Comparison of Methods
| Method | Column Matching | Handles Missing Columns | Column Order Matters? |
|---|---|---|---|
union() | By position | ❌ Must align manually | ✅ Yes - order must match |
unionAll() | By position | ❌ Must align manually | ✅ Yes - order must match |
unionByName() | By name | ❌ Must align manually (pre-3.1) | ❌ No |
unionByName(allowMissingColumns=True) | By name | ✅ Automatic (PySpark 3.1+) | ❌ No |
Complete Reusable Solution
Here is a complete, production-ready function that works across PySpark versions:
from pyspark.sql.functions import lit
def merge_dataframes(df1, df2):
"""
Merge two PySpark DataFrames with potentially different columns.
Missing columns are filled with null values.
Uses unionByName for safe column matching.
"""
# Add missing columns to df1
for col in df2.columns:
if col not in df1.columns:
df1 = df1.withColumn(col, lit(None))
# Add missing columns to df2
for col in df1.columns:
if col not in df2.columns:
df2 = df2.withColumn(col, lit(None))
return df1.unionByName(df2)
# Usage
result = merge_dataframes(dataframe1, dataframe2)
result.show()
Conclusion
Merging PySpark DataFrames with different columns requires adding the missing columns (filled with null) to each DataFrame before performing the union.

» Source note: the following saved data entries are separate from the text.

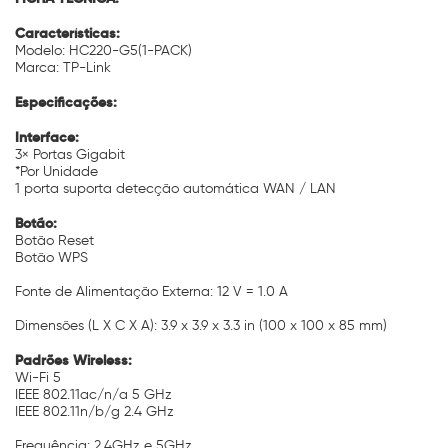
Características:
Modelo: HC220-G5(1-PACK)
Marca: TP-Link
Especificações:
Interface:
3× Portas Gigabit
*Por Unidade
1 porta suporta detecção automática WAN / LAN
Botão:
Botão Reset
Botão WPS
Fonte de Alimentação Externa: 12 V = 1.0 A
Dimensões (L X C X A): 3.9 x 3.9 x 3.3 in (100 x 100 x 85 mm)
Padrões Wireless:
Wi-Fi 5
IEEE 802.11ac/n/a 5 GHz
IEEE 802.11n/b/g 2.4 GHz
Frequência: 2.4GHz e 5GHz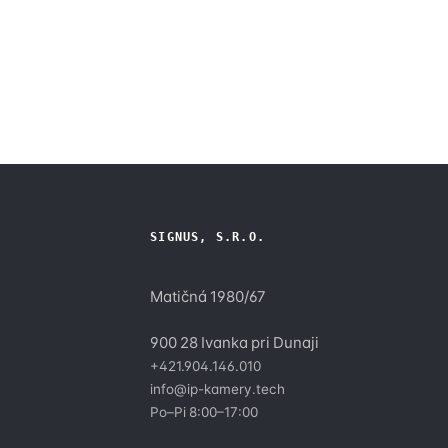
SIGNUS, S.R.O.
Matičná 1980/67
900 28 Ivanka pri Dunaji
+421.904.146.010
y
info@ip-kamery.tech
Po–Pi 8:00–17:00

The safest approach is unionByName(), which matches columns by name regardless of order.
If you are using PySpark 3.1+, the built-in allowMissingColumns=True parameter handles everything automatically, making it the simplest and most reliable solution.
For older PySpark versions, manually aligning columns with lit(None) and using unionByName() is the recommended pattern.